YOUR GOAL
Line by line, transcribe the data below exactly and pass over the images.

INPUT RECORDS
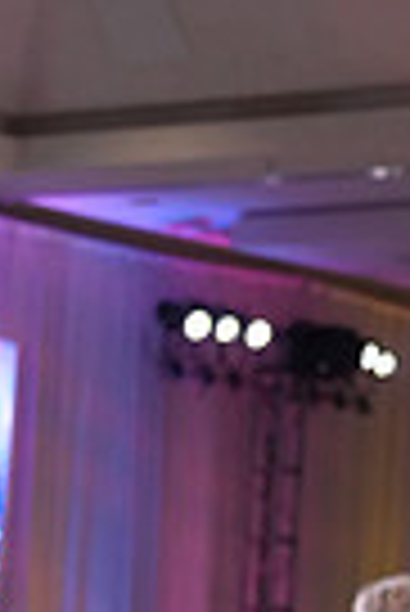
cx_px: -160
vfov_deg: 8.7
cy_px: 927
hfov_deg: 5.9
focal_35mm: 230
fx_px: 3919
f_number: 4
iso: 2500
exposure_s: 1/500
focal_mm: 54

ANSWER SPACE
cx_px: -160
vfov_deg: 8.7
cy_px: 927
hfov_deg: 5.9
focal_35mm: 230
fx_px: 3919
f_number: 4
iso: 2500
exposure_s: 1/500
focal_mm: 54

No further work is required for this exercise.